▶ Source extract

# lible/slander opinion please



## johnnyg (10 Dec 2009)

Hi,
i would like to get a legal opinion on the following:
Person A has made serious accusations about another person B, Person A will not engage with person B and will not discuss the matter or to disclose what Person A is actually telling other people. Person B has found out that these were being made by person A through another person. Person B has been unable to clear there name as Person A will not engage on the matter and wants to drop the matter now. Can person A get away with making such false claims.
What i would like to know is can people make accusations about another person, 1) without telling them but everyone else and 2) not willing to disclose to the affected person the nature of the accusations
This may seem a bit silly but there are serious false accusations being made and being circulated around freely by person A. Would there be a legal case for slander/ liable/malous to stop person A. I think the threat of legal action against person A would put a stop to this but i don't want to offer advice that is incorrect to person B.
Cheers


----------



## Leo (10 Dec 2009)

▶ Action item A
Please transcribe the listing below line for line, leaving out the picture.

▶ Extracted material
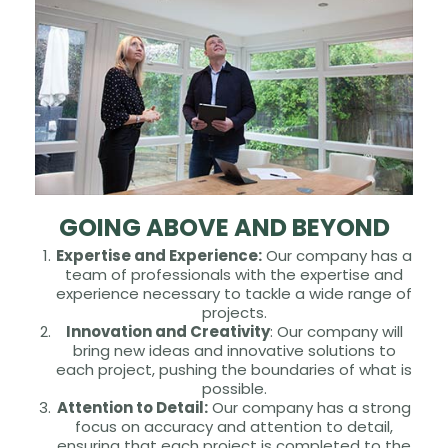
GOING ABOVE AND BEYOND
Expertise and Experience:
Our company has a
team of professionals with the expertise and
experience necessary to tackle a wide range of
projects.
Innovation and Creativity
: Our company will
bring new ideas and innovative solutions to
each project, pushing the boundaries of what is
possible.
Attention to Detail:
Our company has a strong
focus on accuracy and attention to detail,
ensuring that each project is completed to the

▶ Action item B
Write the next part of the libel and slander forum thread above, picking up after its last line.

▶ Exercise answer A
GOING ABOVE AND BEYOND
Expertise and Experience:
Our company has a
team of professionals with the expertise and
experience necessary to tackle a wide range of
projects.
Innovation and Creativity
: Our company will
bring new ideas and innovative solutions to
each project, pushing the boundaries of what is
possible.
Attention to Detail:
Our company has a strong
focus on accuracy and attention to detail,
ensuring that each project is completed to the

▶ Exercise answer B
*Re: liable/slander opinion please*

Sounds like potential defamation to my untrained mind. Solicitor's letter might have the desired effect.


----------



## Brendan Burgess (10 Dec 2009)

*Re: liable/slander opinion please*

To be libel, it would have to be 

1) untrue 
2) damage the reputation of Person B in the mind of an ordinary person. 

The best defence, is that it is true. 

For slander, they would have to prove that Person A actually made the remarks. Person A could deny having made them. 

Person B will have to get evidence that Person A has said something defamatory about them. So Person C, D, or E will have to make a statement that Person A said that Person B "is a convicted criminal" for example. 

In general, it is better to ignore these things unless they are doing real damage to Person B e.g. causing people to shun him or preventing him from getting a job.


----------



## dereko1969 (10 Dec 2009)

*Re: liable/slander opinion please*

Does libel not have to be written?


----------



## johnnyg (10 Dec 2009)

*Re: liable/slander opinion please*

Well it is causing real damage to person B as people are shunning this person over the accusations its also damaging this persons reputation.

The only correspondance they have with person A is text and email stating that they do not want to discuss it and want to drop it and person be should move on. 

The accusations are untrue as i was present (and other people) when the alleged incident happened and nothing did happened.

I just think that person B needs to reply to person A and state that if this continues, person B would have a legal case against person A..what that is i don't know..


----------



## Brendan Burgess (10 Dec 2009)

*Re: liable/slander opinion please*



dereko1969 said:


> Does libel not have to be written?



Sorry, my post was not clear.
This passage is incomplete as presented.